— …говорил, не понял, — в раздумьи повторил Аггей и, протянув руку, прикрыл фирсовскую книжку, раздражавшую его внимание. Но Фирсов раскрыл ее снова, и вторично закрыть ее Аггей не посмел. Что-то происходило в нем: будто затеплилась скудная, чадная лампада в его больных глазах, не выпускавших пойманного света. Фирсов слышал, что они убивали прежде, чем его руки. Вдруг прорвалось: — Напиши, напиши про меня. Ты все можешь… ишь, лоб-то играет как! Ты спрашивай, если непонятно станет. Видишь, любезный…
— Меня Федор Федорыч зовут, — хмуро молвил Фирсов.
— …видишь, Федор Федорыч, — сразу упав с высоты, зашептал Аггей, — я все равно скоро кончусь: я и срок свой знаю. Мне спешить надо, и я спешу! — Его лицо скомкалось и распрямилось с силой отчаянья. — Я, Федор Федорыч, прямо скажу, курносой не боюсь. Ее нету, а только есть наше мнение о ней. (— Эх, все нету у меня доверия к черной твоей бороде!) Меня четыре раза… заочно… но меня не поймают. Меня каждый может пришить, и ему за это похвальный лист могут дать. Меня
— Невроз! — строго отметил Фирсов, записывая в книжку, где уже выросло втрое против рассказанного. — Что же тревожит вас… они?
— Пусто очень… — весь отдавался Аггей на милость или поругание фирсовского карандаша. Аггей безумно волновался, и Фирсов ощутил, будто и его надавили в то же место, под ребрами. — В самом неврозе и болит. Ты правильно про меня пиши, сочинитель… душевно прошу. — Он отпил из жестяного пчховского чайника, и голос его чуть прояснился. — Все забыл… перед памятью ровно черный бугор. Не-ет, постой! — он вспоминал туго и с явной болью. — Да, бугор, за него солнце уходит… вечер… а на бугре мельница Павла Макарыча Клопова, и крылышки ветром оборваны у нее. Ураган тогда был… Как ты думаешь, стоит она теперь, а?.. Лесу у нас мало. Клопов говорил: «Без лесу жить ясней, без дурных мыслей». (— Он усмехнулся: — первейший лесокрад был!) Луговина там в двадцать четыре версты… желтая краюха, и на ней деревни: Шемякино, Царево, Пальцево и четвертое… Пасынково! Названьице-то запиши, а то забудешь… так и не узнает никто про меня. Это у нас и водилась красная смерть… слыхал?
— В литературе где-то попадалось. Это красной подушкой удушают стариков… сектанты такие?

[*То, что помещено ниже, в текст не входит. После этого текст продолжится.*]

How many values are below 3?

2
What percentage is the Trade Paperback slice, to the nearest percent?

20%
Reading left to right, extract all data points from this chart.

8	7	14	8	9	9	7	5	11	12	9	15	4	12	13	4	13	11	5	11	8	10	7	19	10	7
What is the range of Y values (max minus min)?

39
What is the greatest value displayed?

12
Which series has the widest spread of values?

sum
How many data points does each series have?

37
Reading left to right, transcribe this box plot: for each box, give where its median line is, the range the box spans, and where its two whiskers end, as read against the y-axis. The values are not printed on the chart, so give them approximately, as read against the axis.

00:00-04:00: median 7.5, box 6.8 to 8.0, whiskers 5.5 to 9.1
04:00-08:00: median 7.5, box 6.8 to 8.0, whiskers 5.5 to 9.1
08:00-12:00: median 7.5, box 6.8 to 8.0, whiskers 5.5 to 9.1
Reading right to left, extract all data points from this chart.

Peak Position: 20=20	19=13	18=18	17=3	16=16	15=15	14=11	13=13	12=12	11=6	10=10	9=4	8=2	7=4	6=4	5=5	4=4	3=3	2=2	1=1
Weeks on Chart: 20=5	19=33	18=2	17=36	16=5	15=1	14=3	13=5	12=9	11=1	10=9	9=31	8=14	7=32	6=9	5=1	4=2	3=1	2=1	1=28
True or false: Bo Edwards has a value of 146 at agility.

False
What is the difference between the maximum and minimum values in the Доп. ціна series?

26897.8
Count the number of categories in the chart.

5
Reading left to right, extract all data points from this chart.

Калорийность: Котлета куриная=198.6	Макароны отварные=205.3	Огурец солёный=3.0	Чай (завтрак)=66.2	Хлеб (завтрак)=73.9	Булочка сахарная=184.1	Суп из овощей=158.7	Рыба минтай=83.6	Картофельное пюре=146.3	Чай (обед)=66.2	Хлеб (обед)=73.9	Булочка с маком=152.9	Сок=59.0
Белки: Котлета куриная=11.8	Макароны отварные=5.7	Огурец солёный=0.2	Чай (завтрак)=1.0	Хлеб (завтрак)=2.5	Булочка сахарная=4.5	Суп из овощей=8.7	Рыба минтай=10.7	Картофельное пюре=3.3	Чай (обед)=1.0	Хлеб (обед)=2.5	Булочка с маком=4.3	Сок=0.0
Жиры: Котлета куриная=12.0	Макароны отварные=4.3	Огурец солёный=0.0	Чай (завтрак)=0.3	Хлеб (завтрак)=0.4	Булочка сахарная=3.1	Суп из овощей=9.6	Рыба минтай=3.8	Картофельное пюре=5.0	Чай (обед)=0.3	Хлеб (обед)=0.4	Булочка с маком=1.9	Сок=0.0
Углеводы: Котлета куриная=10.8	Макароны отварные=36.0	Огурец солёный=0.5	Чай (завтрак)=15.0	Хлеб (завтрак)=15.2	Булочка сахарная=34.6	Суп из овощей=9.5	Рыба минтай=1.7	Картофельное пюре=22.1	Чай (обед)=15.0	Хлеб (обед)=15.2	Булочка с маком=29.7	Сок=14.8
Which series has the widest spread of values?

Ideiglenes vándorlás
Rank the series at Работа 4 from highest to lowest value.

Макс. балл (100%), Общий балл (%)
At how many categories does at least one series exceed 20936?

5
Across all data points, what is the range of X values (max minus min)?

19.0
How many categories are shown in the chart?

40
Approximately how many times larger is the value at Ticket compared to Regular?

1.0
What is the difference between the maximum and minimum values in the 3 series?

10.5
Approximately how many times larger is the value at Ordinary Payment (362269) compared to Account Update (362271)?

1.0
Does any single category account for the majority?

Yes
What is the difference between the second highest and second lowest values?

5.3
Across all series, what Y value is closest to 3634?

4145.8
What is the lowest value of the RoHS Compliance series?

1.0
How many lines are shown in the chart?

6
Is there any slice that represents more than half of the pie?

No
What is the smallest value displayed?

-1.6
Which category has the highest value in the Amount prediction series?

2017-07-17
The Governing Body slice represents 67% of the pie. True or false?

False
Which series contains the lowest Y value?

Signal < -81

— Да и не стариков только, — махнул рукой Аггей и опустил глаза. — А народ у нас тихий, смирный. Заяц вскочит на завалинку и сидит. Подушка-то, это в прежние временя… да и причем тут подушка? — взъярился он. — Подушкой ли душить, из пушки ли, саблей рубить, либо собачьим паром вытравлять… — какая разница? Подушкой-то даже мягче, по доброму согласию, в удовольствие! Сказывано, будто профессор, который изобрел собачий тот пар, доселе ходит нерасстрелянно, а? А ведь он перещеголял меня… — зычно захохотал Аггей; а Фирсов, не успевая записывать, только мучительно морщил лицо. — Да ты записывай… сидишь, ровно божья мать!
— Прошу вас, продолжайте! — выставил руки Фирсов, как бы защищаясь.
— Жил там старик со старухой… крепкий, чорт, вот скоро увидишь его. В бога веровал, а с усмешечкой: вытащит, бывало, блоху из-за пазухи и почнет до самых верхов костерить. Одно слово: к мордвам, к татарам за верой ходил, а нигде не мог выискать. А дружелюбно жил со старухой. Ну, посеял дед в бабку зерно, вырос из бабки колос. Стал колос рость, стал наливаться… Тот колос я и есть, мое почтение! — он размашисто ткнул себя в грудь.
— Вы с отцом не в ладах жили? — странным голосом спросил Фирсов.